___ Document extract ___

Trading Education 7 min read

What is a Trading Plan & How to Build One That Works

Learn what a trading plan is and how to create one. Covers strategy rules, risk parameters, entry/exit criteria, session times, and common mistakes traders make.

By Traderz Hub Published 2026-03-07

Ask any consistently profitable trader what separates them from the rest, and they'll likely mention their trading plan. A trading plan is your rulebook — it defines what you trade, when you trade, how you enter and exit, and how much you risk. Without one, you're guessing. With one, you're running a business.

What is a Trading Plan?

A trading plan is a written document that outlines the specific rules governing your trading activity. It removes emotion from decision-making by pre-defining exactly what you'll do in every scenario. When a setup appears, you don't deliberate — you execute. When conditions aren't right, you don't trade — you wait.

A trading plan isn't a strategy. Your strategy is a component of your plan (the "how" of trading), but the plan also covers risk management, time management, account management, and self-management.

Key Components of a Trading Plan

1. Markets & Instruments

Define exactly which instruments you trade. Specialisation beats diversification for most retail and prop firm traders. Focus on 1–3 instruments you understand deeply rather than scanning 50 markets for random setups.

Example: "I trade NQ (E-mini Nasdaq 100) and ES (E-mini S&P 500) only during the New York session."

2. Trading Session & Hours

When will you trade? Define your active hours based on when your strategy works best. Most futures traders focus on the New York session (9:30 AM – 12:00 PM EST) when volume is highest. Avoid trading during low-liquidity periods where spreads widen and fakeouts increase.

3. Entry Criteria

This is your strategy. Define the exact conditions that must be present for you to take a trade. Be specific and binary — either the conditions are met or they're not. Ambiguous criteria lead to impulsive trades.

Example: "Enter long when price pulls back to the 20 EMA on the 5-minute chart, RSI is above 40, and there's a bullish engulfing candle at the level."

4. Exit Rules

Know exactly where your stop loss and take profit levels go before you enter. Define how you'll manage the trade — do you trail your stop? Take partial profits? Move to breakeven at a certain level?

___ Raw data ___

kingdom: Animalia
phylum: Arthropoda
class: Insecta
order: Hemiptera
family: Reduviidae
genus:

___

**Exercise directions:**
Pick up the trading plan article after its last line and keep going.

**Result of the exercise:**
5. Risk Parameters

Define your risk before you ever place a trade:

  • Risk per trade: 1–2% of account balance
  • Maximum daily loss: e.g., $500 or 3 losing trades
  • Maximum weekly loss: e.g., $1,000
  • Maximum open positions: e.g., 1 at a time

6. Pre-Market Routine

What do you do before the market opens? A good pre-market routine might include reviewing the economic calendar, marking key support/resistance levels, checking overnight action, and reviewing your rules. This sets your mental framework for disciplined trading.

7. Post-Market Routine

After trading, review your trades in your trading journal. Log entries, screenshots, and notes while the trades are fresh. Identify what you did well and what you can improve. This is where the real learning happens.

Common Trading Plan Mistakes

  • Making it too complex. If your plan has 20 rules, you won't follow it. Keep it to 1–2 pages maximum.
  • Writing it and forgetting it. Your plan should be reviewed weekly and adjusted based on your journal data.
  • Being too vague. "Buy when it looks bullish" isn't a rule. Define objective, measurable conditions.
  • Changing it too often. Give your plan at least 30+ trades before making changes. Small sample sizes are meaningless.
  • Not including psychology rules. Rules like "walk away after 2 losses" and "no trading when tired" are just as important as entry criteria.

Your Plan is a Living Document

A trading plan isn't something you write once and carve in stone. It evolves as you collect data, review your journal, and learn what works specifically for you. The key is to make changes based on data, not emotion. If your journal shows that a particular setup wins 65% of the time, lean into it. If another setup only wins 30%, cut it or refine it.

Disclaimer: This article is for educational purposes only and does not constitute financial advice. Trading involves substantial risk of loss. Past performance is not indicative of future results.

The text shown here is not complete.